The DVD is tailor-made for smaller grapplers who can’t rely on strength to bench-press out of bad spots and need better structure and timing. Also useful for hobbyists who care more about not getting smashed than building a super-niche competitive system.
It’s less ideal for advanced competitors who already have consistent escapes and are looking for deep layers against elite-level pinning chains and grapplers who want a massive encyclopedia-style course with tons of branching scenarios.
Pros & Potential Drawbacks
Pros:
- Clear positional organization: mount, side control/north-south, knee on belly, back/turtle—no filler positions.
- Frames-first emphasis: great for building calm, energy-efficient escapes that don’t rely on athletic scrambling.
- Gi-friendly details without being Gi-only: pant-grip and grip-aware options show up, but the mechanics stay universal.
- Practical offense connections: armbar threats off side control escape sequences are a smart way to punish lazy pressure.
- Easy to drill and rewatch: shorter runtime makes repetition realistic, which is what escape skill actually needs.
- Solid turtle coverage: many instructionals treat turtle as an afterthought; here it’s a major tool for survival and reversal.
Potential Drawbacks:
- Compact depth: the concise format means fewer layers for advanced late-stage problems against very skilled pinning.

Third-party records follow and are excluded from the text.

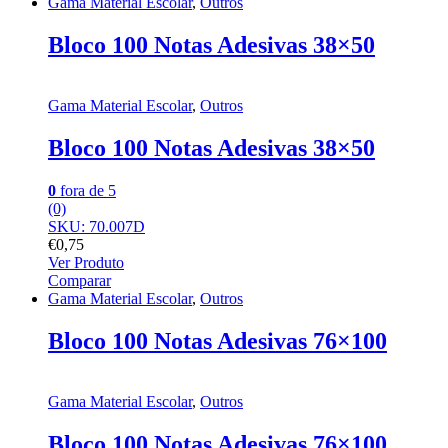
Gama Material Escolar
,
Outros
Bloco 100 Notas Adesivas 38×50
Gama Material Escolar
,
Outros
Bloco 100 Notas Adesivas 38×50
0
fora de 5
(0)
SKU: 70.007D
€
0,75
Ver Produto
Comparar
Gama Material Escolar
,
Outros
Bloco 100 Notas Adesivas 76×100
Gama Material Escolar
,
Outros
Bloco 100 Notas Adesivas 76×100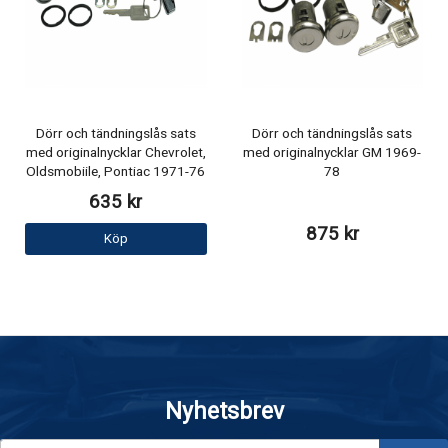
Dörr och tändningslås sats
Dörr och tändningslås sats
med originalnycklar Chevrolet,
med originalnycklar GM 1969-
Oldsmobiile, Pontiac 1971-76
78
635 kr
875 kr
Köp
Nyhetsbrev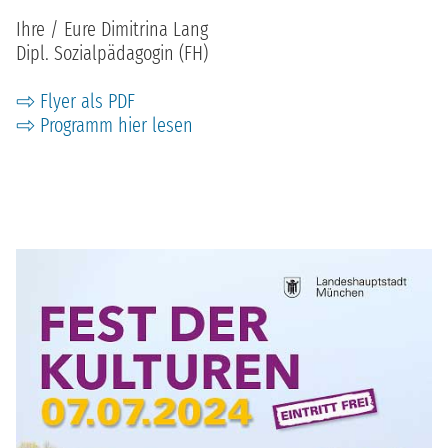
Ihre / Eure Dimitrina Lang
Dipl. Sozialpädagogin (FH)
Flyer als PDF
Programm hier lesen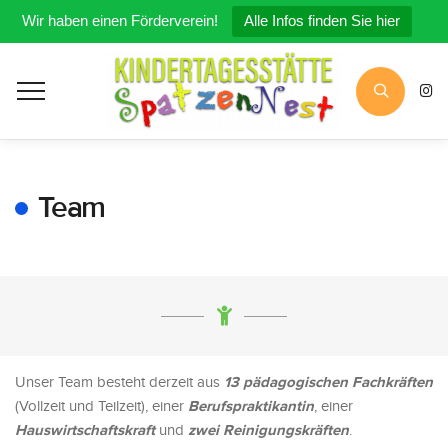
Wir haben einen Förderverein!
Alle Infos finden Sie hier
Team
13 pädagogischen Fachkräften
Unser Team besteht derzeit aus
Berufspraktikantin
(Vollzeit und Teilzeit), einer
, einer
Hauswirtschaftskraft
zwei Reinigungskräften
und
.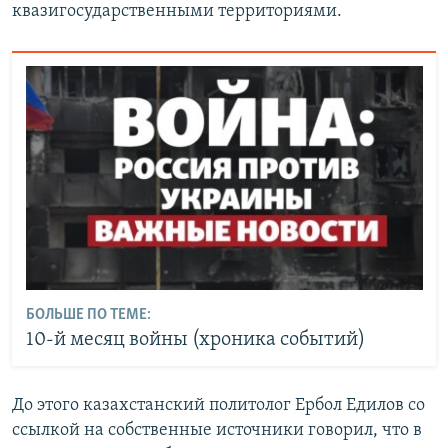
квазигосударственными территориями.
БОЛЬШЕ ПО ТЕМЕ:
10-й месяц войны (хроника событий)
До этого казахстанский политолог Ербол Едилов со
ссылкой на собственные источники говорил, что в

- Position scope is focused: if you want extensive bottom half-guard problem-solving (beyond what appears as a recovery destination), you may want additional resources.
No More Bad Spots!
The Jiu-Jitsu Escapes From Bottom Joe Woo DVD is a fundamentals-first defensive course that does its job: it gives you reliable, high-percentage ways to get out of mount, side control, knee on belly, and back control—plus a meaningful chunk of turtle work that connects the whole system.
The biggest strength is the structure. If your defense currently depends on grit and hope, this course replaces that with frames, timing, and pathways you can drill into muscle memory. The biggest limitation is simply that it’s compact—advanced grapplers may want more layers and more worst-case troubleshooting.